Those facts are correct that I know of, and I don't think anyone disagrees with the assessment that the fix for the MET issue is very likely to be a simple one. The concern is regarding the series of actions taken by the guidance software subsequent to the failure.
Anyone who has written software long enough (on my 25th year myself, yegods) knows how likely it is to fix a bug and then find a different vector to the same issue, or similar issues expressed differently. The guidance software seems rather fragile in how it handled the error condition, which is not what you want in an autonomous system trusted with human lives...
I hope and expect there will be a thorough review to all systems that might be affected similarly before a re flight (which, regardless of what anyone here thinks, will be crewed).
I wasn't trying to make a statement, just clarify the facts
-
#362
by
ulm_atms
on 25 Dec, 2019 22:28
-
With all the comparison of other things/missions...I am having the hardest time accepting no do-over for CST for one very simple issue.
Their craft requires a accurate MET since it seems to be a digital cam timer. So with the system requiring a accurate MET....they have no checking from any other source and basically pull it from Atlas and hope for the best with no way to even verify if what they pulled from Atlas is correct.
For all things being equal, that statement above makes me question the thought processes by the engineers for it's entire design. This vital piece has no verification/checking.....

Side Bar: I have also been told I don't "imagine" hard enough when trying to find some way something can go wrong so I will try and help with that here

So they fix the wrong field being pulled. They still have absolutely no way to verify that it is correct however. Read correct field. Bit flip. Take two on what the hell is going on by the ground guys.....
Edit: typo
-
#363
by
saliva_sweet
on 26 Dec, 2019 00:18
-
Their craft requires a accurate MET since it seems to be a digital cam timer. So with the system requiring a accurate MET....they have no checking from any other source and basically pull it from Atlas and hope for the best with no way to even verify if what they pulled from Atlas is correct.
1) I think this is good design. If the met is that important it is correct to have one clock to rule them all. The Atlas clock is proven right. It is the one that got the craft to (almost) orbit. If that clock is wrong it doesn't matter if you can conjure a better one. Your flight is doomed anyway. They pulled the wrong clock from atlas and it can be fixed.. this is why we test.

—————

### BRIEF 1
Translate this sentence from the forum excerpt about the MET issue into Spanish: "The concern is regarding the series of actions taken by the guidance software subsequent to the failure."

### DATA SHOWN
—————

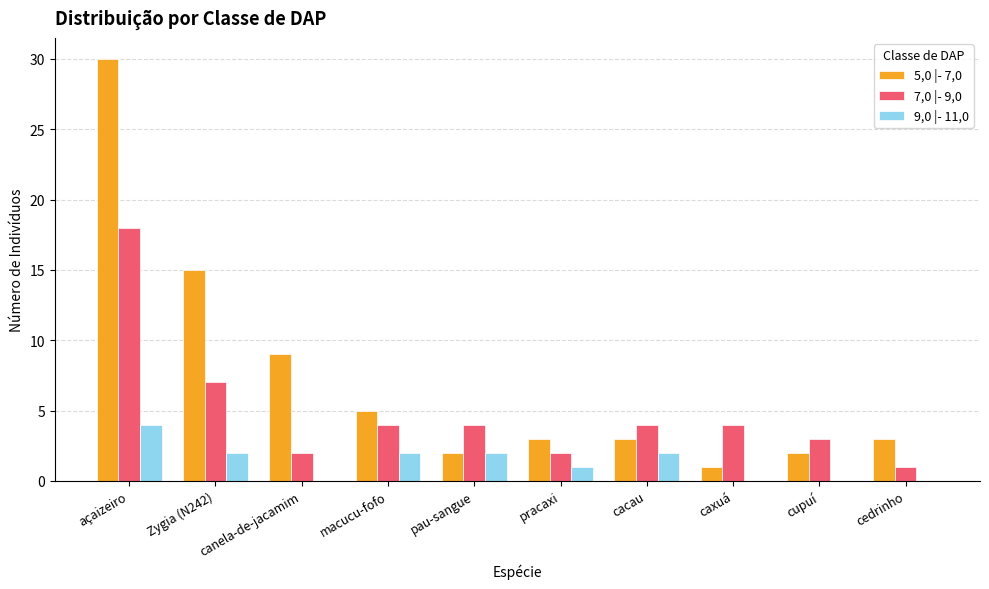

Read the 9,0 |- 11,0 value at pau-sangue.

2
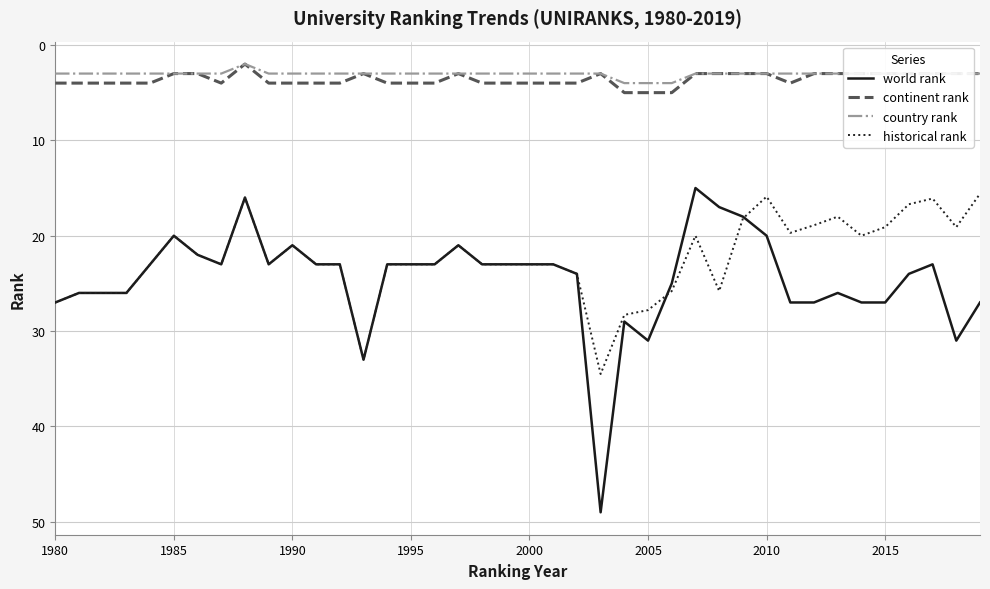

Which series has the widest spread of values?

world rank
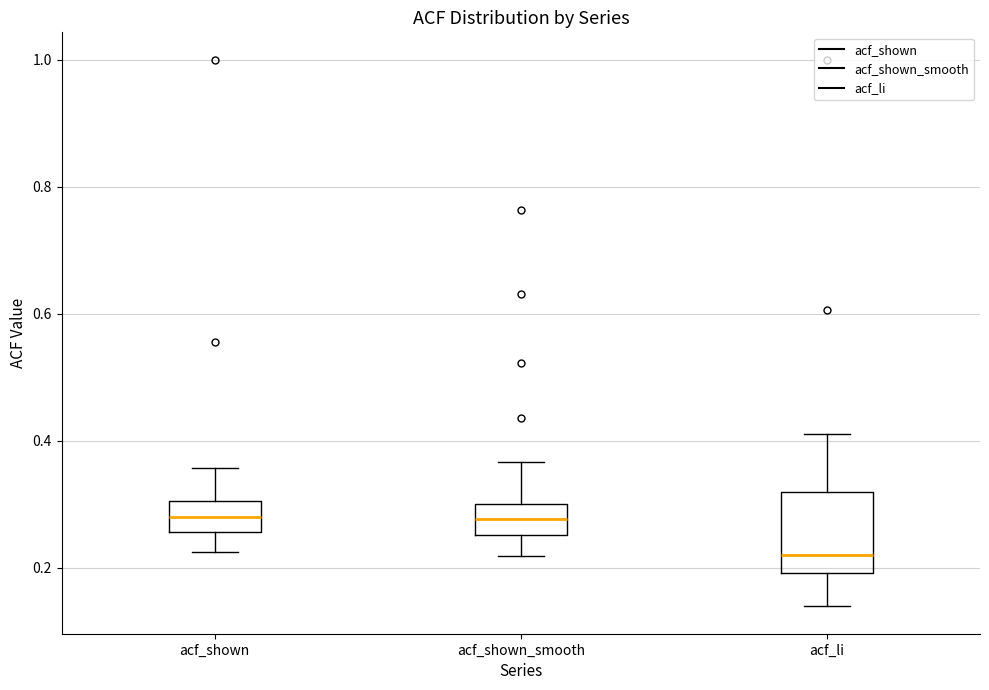

Reading left to right, read every box against the y-axis: the position of its median line, the range the box covers, and the ends of its whiskers. The values are not printed on the chart, so give them approximately, as read against the axis.

acf_shown: median 0.28, box 0.26 to 0.30, whiskers 0.22 to 0.36
acf_shown_smooth: median 0.28, box 0.26 to 0.30, whiskers 0.22 to 0.36
acf_li: median 0.22, box 0.20 to 0.32, whiskers 0.14 to 0.42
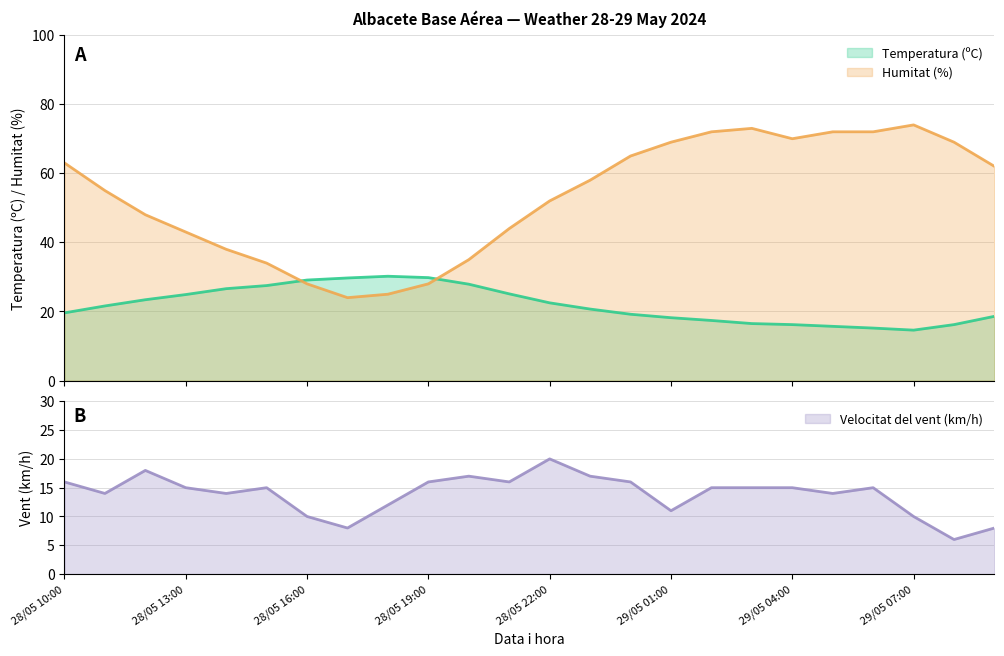

Which series ends up on top after the final intersection of Humitat (%) and Temperatura (ºC)?

Humitat (%)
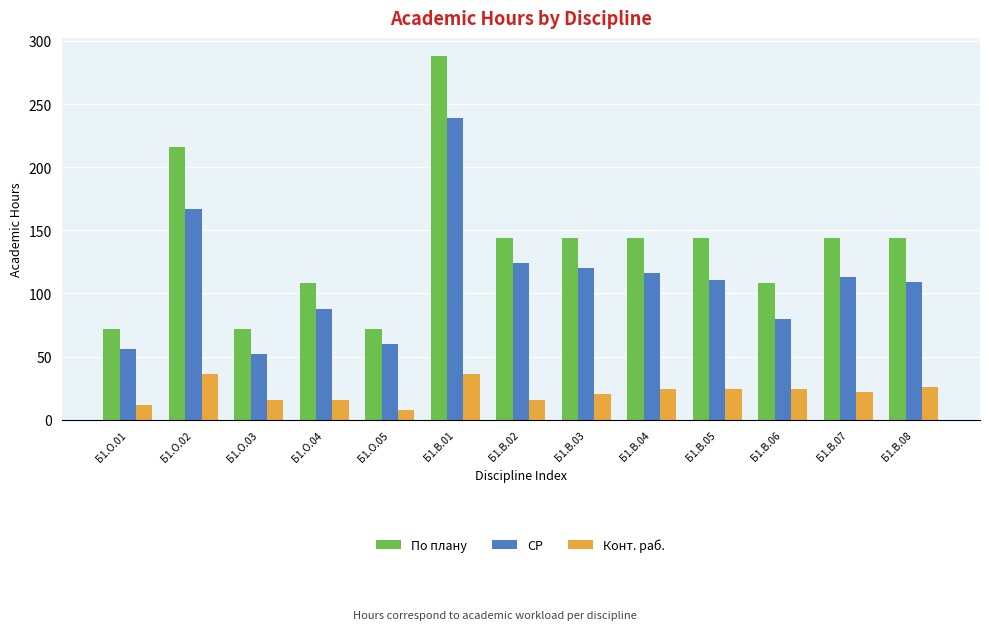

What is the lowest value of the СР series?

52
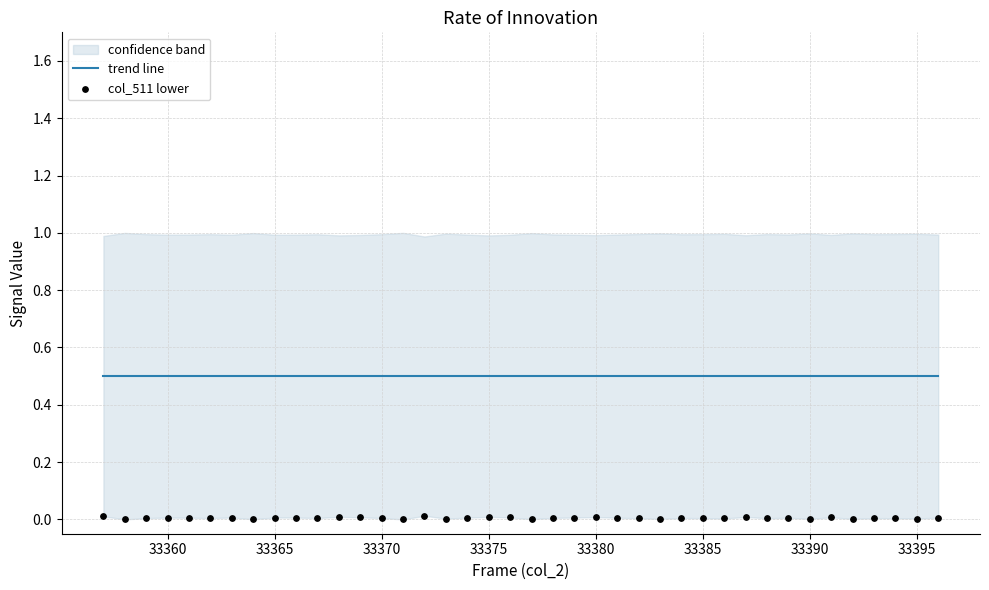

Which series has the largest total across all categories?

trend line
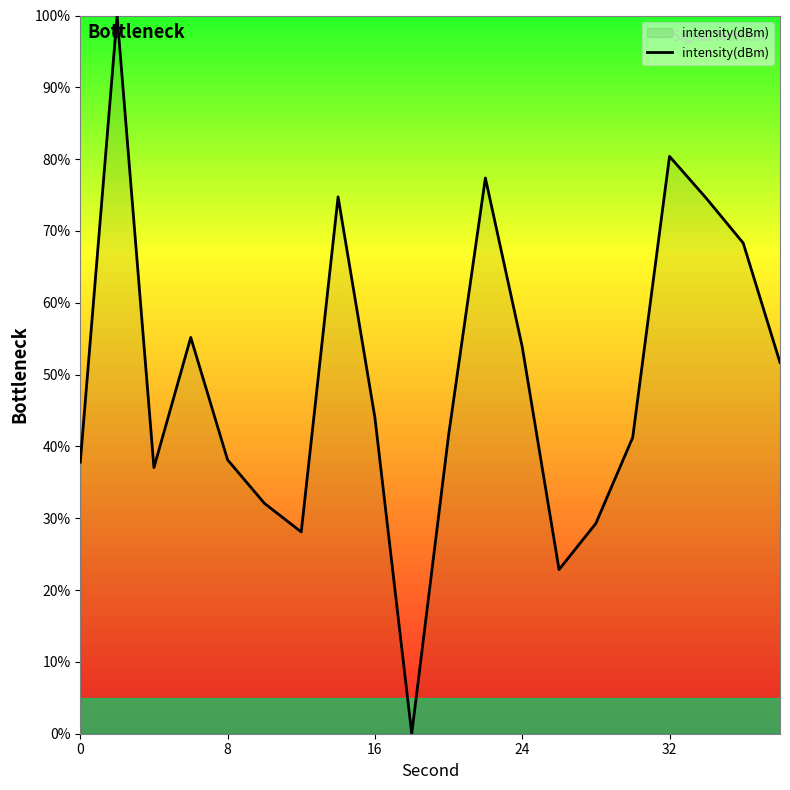

Does the chart have visible grid lines?

No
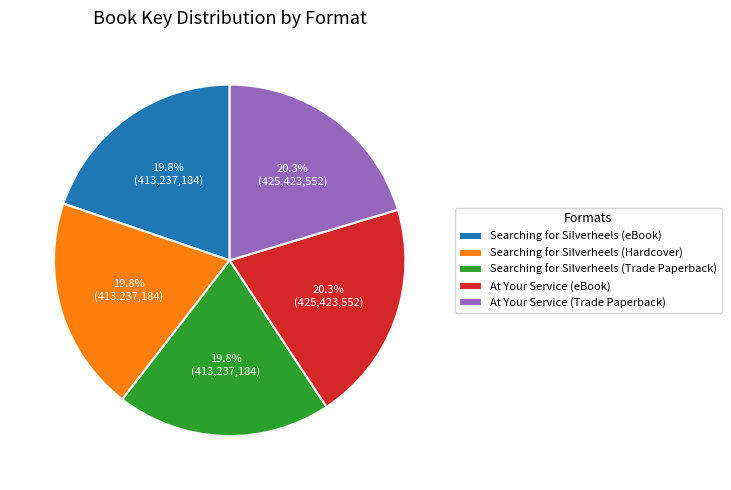

True or false: Searching for Silverheels (Hardcover) accounts for 20% of the total.

True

—————

### BRIEF 2
Repeat the entries word for word, from their start up to and including the line that contains "Reading left to". Leave the pictures out.

### SOLUTION 1
La preocupación se refiere a la serie de acciones que tomó el software de guiado después de la falla.

### SOLUTION 2
Read the 9,0 |- 11,0 value at pau-sangue.

2

Which series has the widest spread of values?

world rank

Reading left to right, read every box against the y-axis: the position of its median line, the range the box covers, and the ends of its whiskers. The values are not printed on the chart, so give them approximately, as read against the axis.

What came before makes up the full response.